Hi guys, I’d like to start off by thanking you guys, I’ve spent the past few days on here and google lurking trying to fix my skype mic problem, and today I was able to fix it by tinkering! Very happy about that, and now on to fix less important but still annoying bugs.
I’m using KDE, and didn’t have any problems at first using the cable without the battery. Once I put in a charged battery it will display the correct percent, but jump randomly sometimes to 1%, notify me with a critical ding that I should save and shut down.
What I did for now was shut off hibernation at 1%, and disable locking after hibernation so it wouldn’t be nearly so annoying.
I’m not extremely familiar with terminal commands, but I’m learning as I go, please work with me to let me know what information I would need to provide you guys with commands or files.

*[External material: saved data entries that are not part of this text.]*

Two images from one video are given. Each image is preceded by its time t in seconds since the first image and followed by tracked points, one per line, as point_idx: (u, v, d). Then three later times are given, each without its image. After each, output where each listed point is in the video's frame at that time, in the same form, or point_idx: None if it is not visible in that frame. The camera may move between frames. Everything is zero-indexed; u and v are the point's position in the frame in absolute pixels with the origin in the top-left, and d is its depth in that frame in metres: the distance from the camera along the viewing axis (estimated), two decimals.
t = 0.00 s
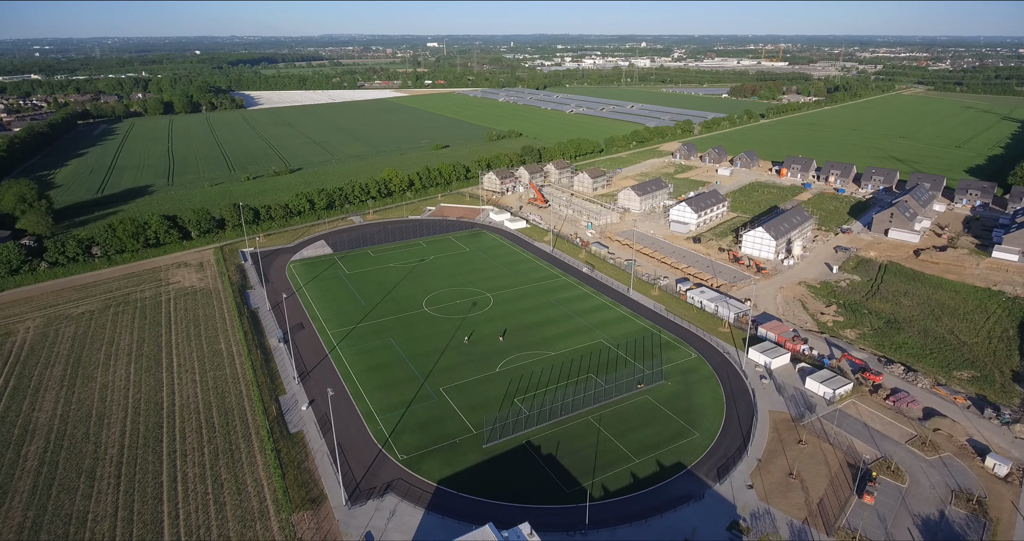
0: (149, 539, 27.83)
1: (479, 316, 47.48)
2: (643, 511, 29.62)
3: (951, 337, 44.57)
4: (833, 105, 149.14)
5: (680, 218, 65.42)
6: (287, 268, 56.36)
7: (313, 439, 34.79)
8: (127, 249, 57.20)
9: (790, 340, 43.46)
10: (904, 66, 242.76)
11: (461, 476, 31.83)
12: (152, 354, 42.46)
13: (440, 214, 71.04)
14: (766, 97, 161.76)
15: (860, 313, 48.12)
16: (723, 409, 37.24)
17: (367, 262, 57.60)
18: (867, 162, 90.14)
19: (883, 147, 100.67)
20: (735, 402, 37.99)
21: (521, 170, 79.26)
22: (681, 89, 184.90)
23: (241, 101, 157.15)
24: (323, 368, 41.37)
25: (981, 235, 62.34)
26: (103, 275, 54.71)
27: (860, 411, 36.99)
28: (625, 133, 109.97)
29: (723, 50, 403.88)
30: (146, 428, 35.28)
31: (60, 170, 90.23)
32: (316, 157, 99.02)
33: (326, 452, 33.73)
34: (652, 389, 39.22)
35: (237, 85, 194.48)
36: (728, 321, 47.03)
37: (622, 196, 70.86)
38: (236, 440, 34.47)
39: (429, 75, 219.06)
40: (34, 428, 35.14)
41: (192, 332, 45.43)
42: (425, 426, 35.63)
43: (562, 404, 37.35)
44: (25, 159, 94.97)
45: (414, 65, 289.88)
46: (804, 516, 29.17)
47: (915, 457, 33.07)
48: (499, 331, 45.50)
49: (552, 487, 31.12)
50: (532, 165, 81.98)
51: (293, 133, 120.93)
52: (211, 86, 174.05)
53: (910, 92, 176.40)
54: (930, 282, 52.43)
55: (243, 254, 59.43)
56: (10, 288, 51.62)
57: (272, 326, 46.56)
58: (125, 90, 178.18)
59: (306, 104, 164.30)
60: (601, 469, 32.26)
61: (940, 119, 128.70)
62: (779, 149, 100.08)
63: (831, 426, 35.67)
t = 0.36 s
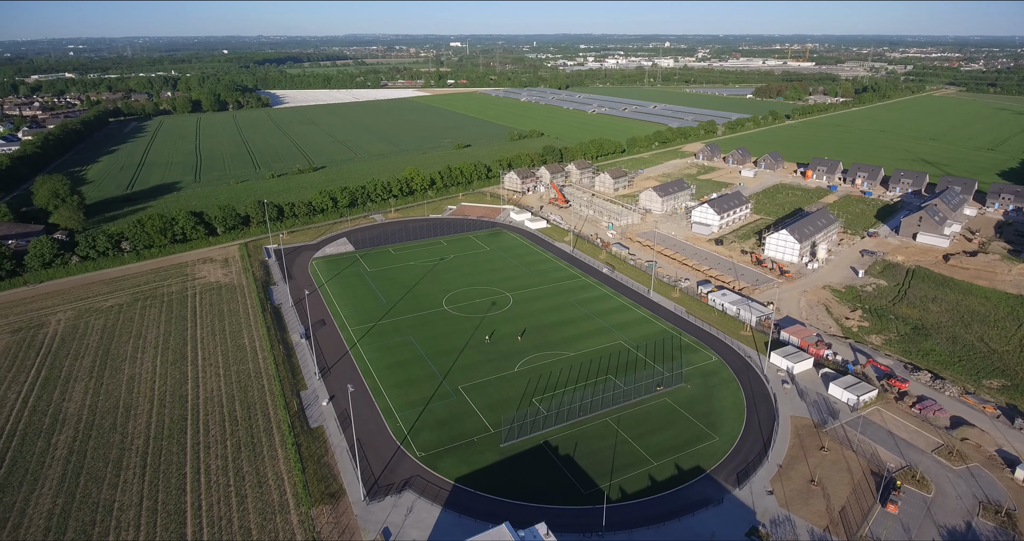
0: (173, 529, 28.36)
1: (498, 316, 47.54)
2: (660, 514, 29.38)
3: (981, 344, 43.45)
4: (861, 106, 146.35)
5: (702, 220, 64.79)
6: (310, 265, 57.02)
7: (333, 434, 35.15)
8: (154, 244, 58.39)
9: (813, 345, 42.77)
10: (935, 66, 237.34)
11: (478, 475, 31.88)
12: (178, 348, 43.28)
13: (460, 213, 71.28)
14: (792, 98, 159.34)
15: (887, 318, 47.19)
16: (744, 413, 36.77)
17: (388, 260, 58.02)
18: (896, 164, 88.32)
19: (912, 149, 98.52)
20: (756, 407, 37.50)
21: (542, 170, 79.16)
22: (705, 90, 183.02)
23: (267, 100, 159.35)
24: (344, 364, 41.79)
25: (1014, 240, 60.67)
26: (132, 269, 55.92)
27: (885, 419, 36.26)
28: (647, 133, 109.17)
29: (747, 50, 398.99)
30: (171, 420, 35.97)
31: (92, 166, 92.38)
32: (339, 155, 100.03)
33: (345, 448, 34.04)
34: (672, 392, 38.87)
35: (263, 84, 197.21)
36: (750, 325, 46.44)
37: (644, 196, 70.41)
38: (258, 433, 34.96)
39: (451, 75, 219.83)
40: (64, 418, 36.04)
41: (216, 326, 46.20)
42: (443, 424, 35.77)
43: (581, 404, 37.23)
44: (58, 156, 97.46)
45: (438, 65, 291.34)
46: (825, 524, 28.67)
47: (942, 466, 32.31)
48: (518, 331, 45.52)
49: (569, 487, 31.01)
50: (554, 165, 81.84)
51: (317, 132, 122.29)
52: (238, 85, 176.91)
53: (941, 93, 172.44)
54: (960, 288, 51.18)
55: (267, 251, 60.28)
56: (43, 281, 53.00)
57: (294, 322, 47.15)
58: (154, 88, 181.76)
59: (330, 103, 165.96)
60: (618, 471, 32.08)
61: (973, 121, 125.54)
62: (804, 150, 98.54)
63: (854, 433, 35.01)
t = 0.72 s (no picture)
0: (196, 519, 28.89)
1: (518, 315, 47.54)
2: (678, 518, 29.13)
3: (1012, 353, 42.30)
4: (890, 108, 143.45)
5: (725, 222, 64.12)
6: (332, 262, 57.61)
7: (353, 430, 35.49)
8: (182, 239, 59.58)
9: (837, 350, 42.04)
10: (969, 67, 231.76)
11: (496, 474, 31.95)
12: (203, 342, 44.07)
13: (481, 213, 71.46)
14: (819, 99, 156.85)
15: (914, 325, 46.19)
16: (765, 418, 36.28)
17: (409, 258, 58.41)
18: (925, 167, 86.44)
19: (944, 152, 96.27)
20: (778, 412, 36.97)
21: (564, 170, 79.00)
22: (730, 90, 181.00)
23: (292, 99, 161.53)
24: (364, 361, 42.16)
25: None
26: (160, 264, 57.12)
27: (911, 427, 35.50)
28: (670, 134, 108.33)
29: (773, 50, 393.79)
30: (195, 413, 36.63)
31: (124, 162, 94.55)
32: (363, 154, 101.03)
33: (365, 444, 34.35)
34: (692, 395, 38.53)
35: (289, 82, 200.13)
36: (772, 329, 45.82)
37: (666, 197, 69.93)
38: (280, 428, 35.45)
39: (474, 74, 220.43)
40: (93, 408, 36.94)
41: (240, 321, 46.94)
42: (461, 423, 35.89)
43: (599, 406, 37.07)
44: (91, 152, 100.02)
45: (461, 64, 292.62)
46: (847, 533, 28.17)
47: (970, 477, 31.54)
48: (537, 330, 45.52)
49: (586, 489, 30.91)
50: (575, 165, 81.65)
51: (340, 130, 123.61)
52: (264, 84, 179.76)
53: (974, 94, 168.34)
54: (991, 294, 49.91)
55: (290, 247, 61.08)
56: (74, 275, 54.40)
57: (316, 319, 47.68)
58: (184, 87, 185.53)
59: (353, 102, 167.70)
60: (636, 473, 31.87)
61: (1008, 123, 122.23)
62: (830, 152, 97.01)
63: (878, 441, 34.33)
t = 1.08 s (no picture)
0: (216, 511, 29.33)
1: (535, 315, 47.49)
2: (695, 522, 28.89)
3: None
4: (918, 109, 140.63)
5: (746, 224, 63.41)
6: (352, 260, 58.08)
7: (370, 427, 35.75)
8: (206, 235, 60.56)
9: (860, 356, 41.33)
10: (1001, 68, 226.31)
11: (512, 473, 31.96)
12: (225, 337, 44.73)
13: (500, 212, 71.51)
14: (844, 100, 154.42)
15: (940, 331, 45.23)
16: (785, 423, 35.81)
17: (428, 257, 58.70)
18: (954, 170, 84.60)
19: (973, 155, 94.12)
20: (798, 417, 36.45)
21: (584, 170, 78.74)
22: (752, 91, 178.98)
23: (315, 97, 163.29)
24: (383, 358, 42.45)
25: None
26: (184, 259, 58.10)
27: (936, 435, 34.77)
28: (691, 134, 107.43)
29: (797, 50, 388.80)
30: (217, 406, 37.17)
31: (151, 159, 96.40)
32: (383, 152, 101.81)
33: (382, 441, 34.59)
34: (710, 398, 38.15)
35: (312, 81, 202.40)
36: (794, 332, 45.20)
37: (686, 199, 69.39)
38: (299, 423, 35.84)
39: (495, 74, 220.79)
40: (118, 400, 37.70)
41: (262, 317, 47.55)
42: (477, 421, 35.97)
43: (616, 407, 36.89)
44: (119, 149, 102.18)
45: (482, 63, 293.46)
46: None
47: (996, 487, 30.82)
48: (555, 330, 45.45)
49: (602, 490, 30.79)
50: (595, 165, 81.35)
51: (362, 129, 124.68)
52: (288, 82, 181.95)
53: (1006, 96, 164.35)
54: (1021, 301, 48.66)
55: (311, 245, 61.73)
56: (102, 269, 55.60)
57: (336, 315, 48.12)
58: (210, 85, 188.63)
59: (375, 101, 169.08)
60: (653, 476, 31.66)
61: None
62: (855, 154, 95.43)
63: (902, 448, 33.68)
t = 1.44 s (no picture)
0: (238, 504, 29.80)
1: (556, 316, 47.40)
2: (714, 527, 28.59)
3: None
4: (950, 111, 137.29)
5: (771, 226, 62.56)
6: (375, 258, 58.59)
7: (390, 423, 36.04)
8: (233, 232, 61.64)
9: (886, 362, 40.47)
10: None
11: (529, 473, 31.96)
12: (250, 331, 45.43)
13: (522, 212, 71.55)
14: (873, 101, 151.44)
15: (970, 338, 44.12)
16: (808, 429, 35.25)
17: (449, 255, 58.96)
18: (987, 174, 82.46)
19: (1008, 158, 91.58)
20: (822, 423, 35.85)
21: (606, 170, 78.38)
22: (779, 91, 176.39)
23: (339, 97, 165.05)
24: (403, 355, 42.74)
25: None
26: (210, 255, 59.17)
27: (964, 445, 33.94)
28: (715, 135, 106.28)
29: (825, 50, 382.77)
30: (241, 400, 37.78)
31: (180, 156, 98.41)
32: (407, 151, 102.53)
33: (402, 437, 34.83)
34: (731, 402, 37.73)
35: (338, 79, 204.50)
36: (818, 337, 44.45)
37: (710, 200, 68.70)
38: (320, 418, 36.28)
39: (518, 74, 220.86)
40: (145, 391, 38.53)
41: (285, 313, 48.21)
42: (496, 420, 36.02)
43: (635, 409, 36.67)
44: (149, 146, 104.41)
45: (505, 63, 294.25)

p.s I have a windows 7 starter partition, but from what I’ve read windows 7 hates bios upgrades and I would rather not risk this netbook, i need it for school. I know bios upgrades have worked for people with acers but I want to try everything else, and leave the bios as a very last resort.
thanks for the quick reply!
from what I see, an upgrade to 1.15/1.18 will solve the issue, but I have 1.21 and will be upgrading to the newest (1.25) most likely tonight through my windows 7 partition. Will let you know how it goes!
I forgot to add one thing, during boot up my screen shows “udevd-work[3771] ressize 16384 too short” many times before booting up, and the temperature reading for my processor is really weird. My comp got pretty warm on inefficient windows where my reading showed up right now 141.8 F, where under the heaviest visual effects and stress test linus stays at a cool 113 F. Not sure if these things are related, I can’t find anything on google…
Nevermind with the boot command line, unplug ipod and problem solved sheepish grin
the temperature settled down a little, but still runs warmer than it used to at 131F, not sure why.
Thanks again for the help, problems are solved!
You might find more if you google ‘udevd too short’ (and similar). I’m not sure how to track down the cause of these messages, but it might be worth starting a new thread for this. You can always upload /var/log/boot.msg to SUSE Paste and post only the link to it in your post. Good luck.